# Öffenlicher Bereich > Musik, Film und Literatur >  Ich war erst 13
_I»Ich war erst 13« ist die authentische Geschichte einer jungen Thailänderin. In dem aufrüttelnden Buch berichtet Lon, die unter ärmlichsten Bedingungen aufwuchs, von ihrem Leben in Bangkok und Pattaya, den Zentren der thailändischen Sexindustrie, wo sie als minderjährige Prostituierte arbeitete, um ihre Familie zu ernähren.

Diese berührende Autobiographie, aufgeschrieben von zwei Amerikanern, die seit vielen Jahren im »Land des Lächelns« leben, gibt durch das tragische Schicksal Lons erstmals tiefe Einblicke in die Zusammenhänge zwischen dem Alltag und der Sexindustrie des Landes!_

Erschienen bei Schwarzkopf & Schwarzkopf

Aufgeschrieben von Julia Manzanares und Derek Kent, Übersetzung Louis Anschel
288 Seiten, Taschenbuch, viele Abbildungen
Preis: 9,90 EUR (D) / 17,90 CHF
ISBN 978-3-89602-798-6

----------

Ist das der Tip Louis ?

----------


## Louis

> Ist das der Tip Louis ?


Wie ich sehe, bist Du hier auch rausgeflogen.

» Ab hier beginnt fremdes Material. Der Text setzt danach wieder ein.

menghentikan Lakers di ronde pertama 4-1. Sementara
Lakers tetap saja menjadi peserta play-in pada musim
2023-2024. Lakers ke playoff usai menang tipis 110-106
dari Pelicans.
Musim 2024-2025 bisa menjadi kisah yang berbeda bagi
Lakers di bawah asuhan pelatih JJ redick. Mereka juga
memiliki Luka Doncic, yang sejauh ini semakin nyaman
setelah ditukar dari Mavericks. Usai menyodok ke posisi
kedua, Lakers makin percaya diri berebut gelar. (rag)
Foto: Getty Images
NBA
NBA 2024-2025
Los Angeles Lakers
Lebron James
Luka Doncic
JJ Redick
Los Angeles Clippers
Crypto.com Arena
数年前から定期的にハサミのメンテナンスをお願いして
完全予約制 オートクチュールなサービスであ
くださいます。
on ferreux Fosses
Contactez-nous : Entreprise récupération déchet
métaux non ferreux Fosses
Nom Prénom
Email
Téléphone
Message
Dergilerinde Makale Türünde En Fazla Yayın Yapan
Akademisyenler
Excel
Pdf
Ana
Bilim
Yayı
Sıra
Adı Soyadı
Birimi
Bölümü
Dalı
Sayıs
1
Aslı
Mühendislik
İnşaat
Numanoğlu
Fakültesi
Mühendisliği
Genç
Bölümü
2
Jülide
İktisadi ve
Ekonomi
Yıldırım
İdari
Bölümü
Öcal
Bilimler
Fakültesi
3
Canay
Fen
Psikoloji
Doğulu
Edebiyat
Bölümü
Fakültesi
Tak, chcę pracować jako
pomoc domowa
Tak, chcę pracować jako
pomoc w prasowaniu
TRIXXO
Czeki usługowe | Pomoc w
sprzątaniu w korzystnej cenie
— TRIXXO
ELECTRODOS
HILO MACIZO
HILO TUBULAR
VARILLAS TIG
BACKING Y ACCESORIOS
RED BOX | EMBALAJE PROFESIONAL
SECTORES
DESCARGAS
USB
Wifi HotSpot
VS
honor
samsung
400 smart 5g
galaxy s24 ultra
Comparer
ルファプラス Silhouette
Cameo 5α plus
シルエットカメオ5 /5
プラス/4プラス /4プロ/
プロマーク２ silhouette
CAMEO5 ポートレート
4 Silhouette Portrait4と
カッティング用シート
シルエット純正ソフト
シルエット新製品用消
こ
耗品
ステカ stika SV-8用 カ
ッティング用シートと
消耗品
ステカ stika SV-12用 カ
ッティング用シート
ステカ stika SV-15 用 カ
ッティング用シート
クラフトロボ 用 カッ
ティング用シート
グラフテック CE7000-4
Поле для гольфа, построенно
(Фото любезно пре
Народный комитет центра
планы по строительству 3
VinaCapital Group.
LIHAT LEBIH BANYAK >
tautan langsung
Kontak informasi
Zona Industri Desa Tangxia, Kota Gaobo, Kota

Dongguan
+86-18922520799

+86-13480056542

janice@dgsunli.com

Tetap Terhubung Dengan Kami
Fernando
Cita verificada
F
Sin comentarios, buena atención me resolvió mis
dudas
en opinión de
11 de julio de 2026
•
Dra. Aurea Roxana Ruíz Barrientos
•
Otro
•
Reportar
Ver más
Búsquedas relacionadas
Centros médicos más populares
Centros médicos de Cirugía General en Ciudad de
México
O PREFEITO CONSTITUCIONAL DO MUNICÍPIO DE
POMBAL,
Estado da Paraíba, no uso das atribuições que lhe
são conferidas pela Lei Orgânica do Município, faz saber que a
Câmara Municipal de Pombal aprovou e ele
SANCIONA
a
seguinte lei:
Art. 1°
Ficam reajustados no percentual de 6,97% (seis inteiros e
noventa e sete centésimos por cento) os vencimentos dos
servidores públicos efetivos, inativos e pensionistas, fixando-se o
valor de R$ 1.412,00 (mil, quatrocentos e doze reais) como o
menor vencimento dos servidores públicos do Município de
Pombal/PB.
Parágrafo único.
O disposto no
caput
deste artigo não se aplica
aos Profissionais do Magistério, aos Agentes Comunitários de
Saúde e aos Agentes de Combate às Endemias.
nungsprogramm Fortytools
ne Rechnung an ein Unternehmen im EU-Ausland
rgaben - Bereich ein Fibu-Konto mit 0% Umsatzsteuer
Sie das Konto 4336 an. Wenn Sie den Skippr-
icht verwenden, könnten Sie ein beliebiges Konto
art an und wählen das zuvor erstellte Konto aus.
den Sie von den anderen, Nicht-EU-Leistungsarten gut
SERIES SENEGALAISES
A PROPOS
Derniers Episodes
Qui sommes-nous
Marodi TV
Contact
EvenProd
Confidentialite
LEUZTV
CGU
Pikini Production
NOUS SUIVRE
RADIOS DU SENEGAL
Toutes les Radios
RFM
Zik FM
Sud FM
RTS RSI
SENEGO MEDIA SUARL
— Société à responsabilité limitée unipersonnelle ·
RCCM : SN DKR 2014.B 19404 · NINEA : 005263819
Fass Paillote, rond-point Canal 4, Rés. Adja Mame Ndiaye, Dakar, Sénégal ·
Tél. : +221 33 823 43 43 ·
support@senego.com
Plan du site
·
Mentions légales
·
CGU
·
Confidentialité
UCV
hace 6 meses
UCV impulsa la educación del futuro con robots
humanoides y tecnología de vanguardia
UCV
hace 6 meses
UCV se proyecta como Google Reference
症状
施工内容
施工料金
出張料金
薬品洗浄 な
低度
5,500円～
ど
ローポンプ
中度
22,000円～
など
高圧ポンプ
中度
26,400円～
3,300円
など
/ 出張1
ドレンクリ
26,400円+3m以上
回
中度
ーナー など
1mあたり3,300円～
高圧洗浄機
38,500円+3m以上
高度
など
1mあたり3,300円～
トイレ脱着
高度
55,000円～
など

Das Buch ist übrigens auch in Thailand erhältlich. Hier ein Link zu einem Verlag, der in Thailand (nicht nur) deutschsprachige Bücher herausgibt, die alle einen Thailand-Bezug haben:

http://www.bamboosinfonia.com/deutschebuecher.html

----------

Da gibts einmal die deutsche Auflage und eine thailändische in Deutschschrift
http://www.thaibuchladen.com

----------


## Hua Hin

Also ich habe es gerade gelesen und fand es sehr gut.
Nur hatte ich ein verdammtes Problem, die Mendalität und Gedankengänge von diesem Thaigirl nachzuvollziehen. Ich wäre an ihrer Stelle als reiche Frau hervorgegangen, ohne sich bewusst von Ihrer skrupellosen Familie ausnützen zu lassen.

Gruss Alex

----------